Au total, c’est près de 8 millions de Vénézuélien·nes (sur une population d’environ 30 millions) qui ont quitté leur pays « en quête de protection ou d’une vie meilleure », selon l’ONU. Et près de 18 000 civil·es qui, depuis 2016, ont été assassiné·es par la force publique. « Je fais profil bas, confie Andrea. Mon passeport a été révoqué et je ne peux pas sortir du pays ». L’annulation ou la révocation des passeports de citoyen·nes vénézuélien·nes sont des mesures répressives mises en place par les autorités après la réélection contestée de Nicolás Maduro en 2024 qui visent à restreindre la liberté de circulation des militant·es. Malgré la décapitation du régime, le 3 janvier dernier : « L’appareil répressif étatique est intact », rapporte l’avocate Ana Leonor Acosta.

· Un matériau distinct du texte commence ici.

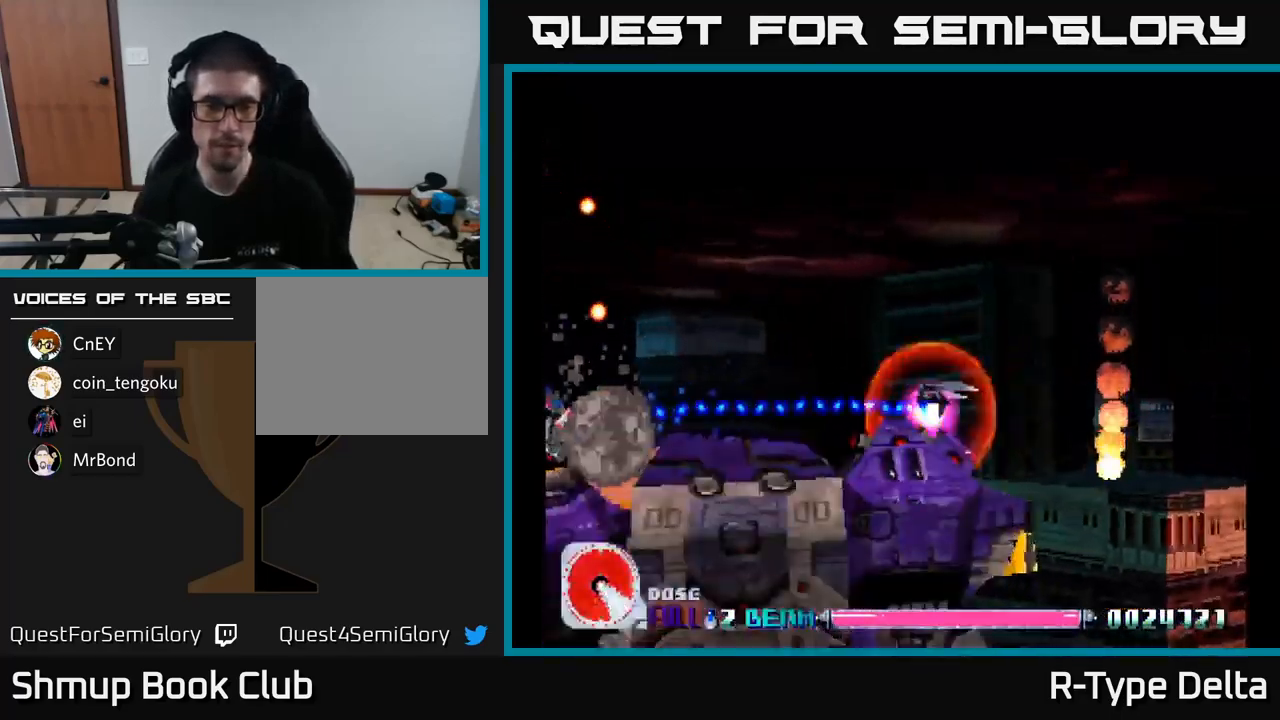
{"buttons": ["X", "DPAD_UP", "DPAD_RIGHT"], "right_stick": "center", "events": [[117, "DPAD_RIGHT", "down"], [167, "DPAD_UP", "up"], [250, "DPAD_UP", "down"], [334, "A", "down"], [484, "A", "up"]]}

Entre espoir et résignation

Malgré les menaces qui pèsent sur elles et eux, les activistes pour les droits humains et sociaux se positionnent en vigie d’une démocratie vénézuélienne en lambeaux. « Il faut, dans un premier temps, mettre fin à la répression, et permettre le retour de nos camarades de lutte exilé·es. Ensuite, nous pourrons imposer un agenda féministe et LGBTQIA+ », affirme Andrea. Mais la militante féministe reste prudente : « les réformes économiques, avec pour effet la baisse de l’inflation, pourraient améliorer très vite le quotidien des Vénézuélien·nes » et ainsi faire passer au second plan la nécessité des avancées sociales, la libération des prisonnier·es et le rétablissement de la liberté d’expression. D’autant que beaucoup en sont bien conscients·es : l’intérêt de Washington pour le pays est avant tout économique. « Le gouvernement de Donald Trump n’a que faire des droits humains, il n’y a qu’à regarder ce qui se passe à Minneapolis ! », souligne la sociologue Lissette González qui, depuis le Venezuela, imagine le pire : « La répression pourrait être soutenue par Washington, avec plus de savoir-faire encore, grâce au soutien financier et technologique des services de renseignements étasuniens. »

La solution pour les représentant·es du mouvement social vénézuélien ? Une grande « solidarité internationaliste par le bas », répond Yoletty Bracho, politiste et maîtresse de conférences à l’université d’Avignon. La capacité des Vénézuélien·nes « à contenir la vocation impérialiste et extractiviste des États-Unis est très faible », se désole Lisette González. Pour le moment, personne parmi les activistes resté·es au Venezuela, ne parvient à imaginer comment le pays pourra se défaire de l’encombrante tutelle des États-Unis.